━━━ Provided records ━━━
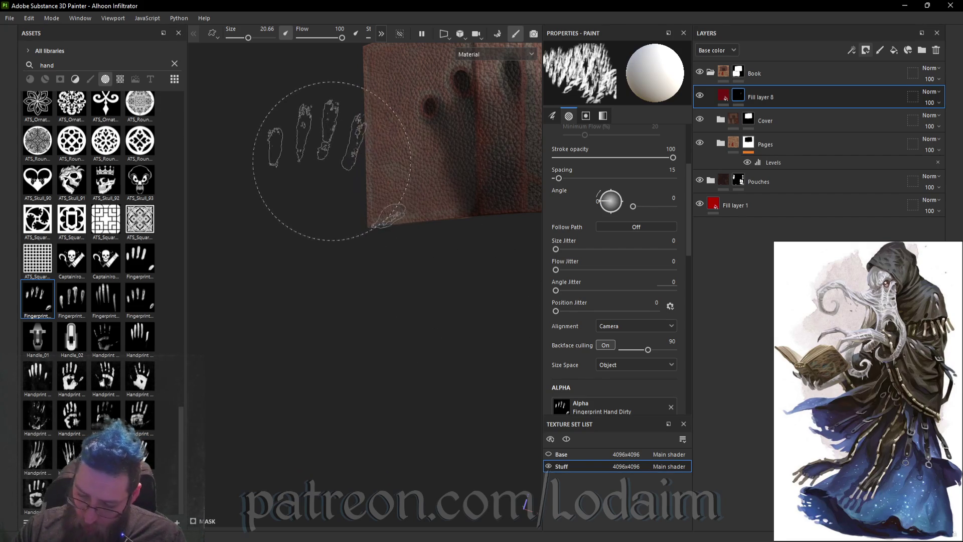
pyautogui.scroll(3, 366, 194)
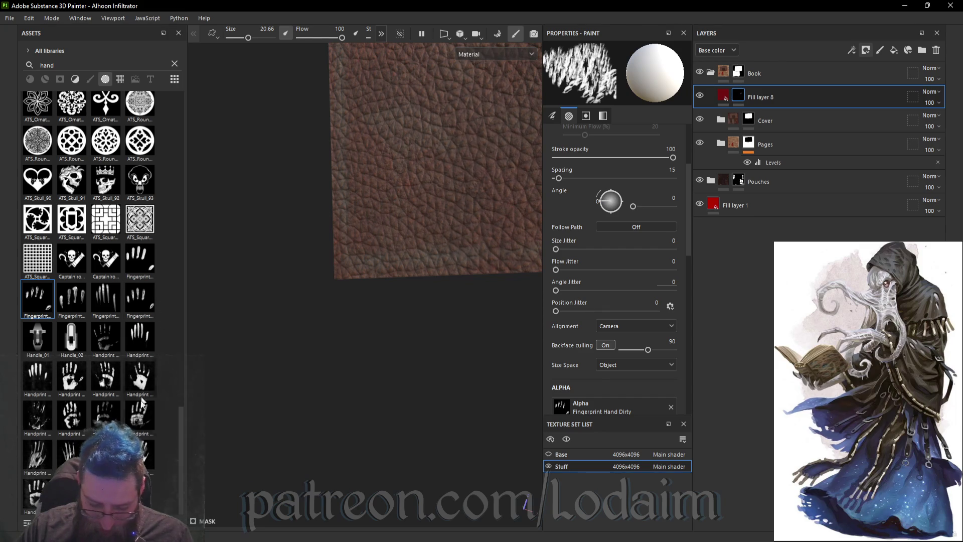
pyautogui.moveTo(366, 182)
pyautogui.keyDown('alt'); pyautogui.mouseDown()
pyautogui.moveTo(520, 213)
pyautogui.moveTo(412, 196)
pyautogui.moveTo(333, 165)
pyautogui.moveTo(327, 209)
pyautogui.moveTo(405, 166)
pyautogui.mouseUp(); pyautogui.keyUp('alt')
━━━
What to produce:
Each line containing the word "moveTo" needs to be copied from the data above.

Task output:
pyautogui.moveTo(366, 182)
pyautogui.moveTo(520, 213)
pyautogui.moveTo(412, 196)
pyautogui.moveTo(333, 165)
pyautogui.moveTo(327, 209)
pyautogui.moveTo(405, 166)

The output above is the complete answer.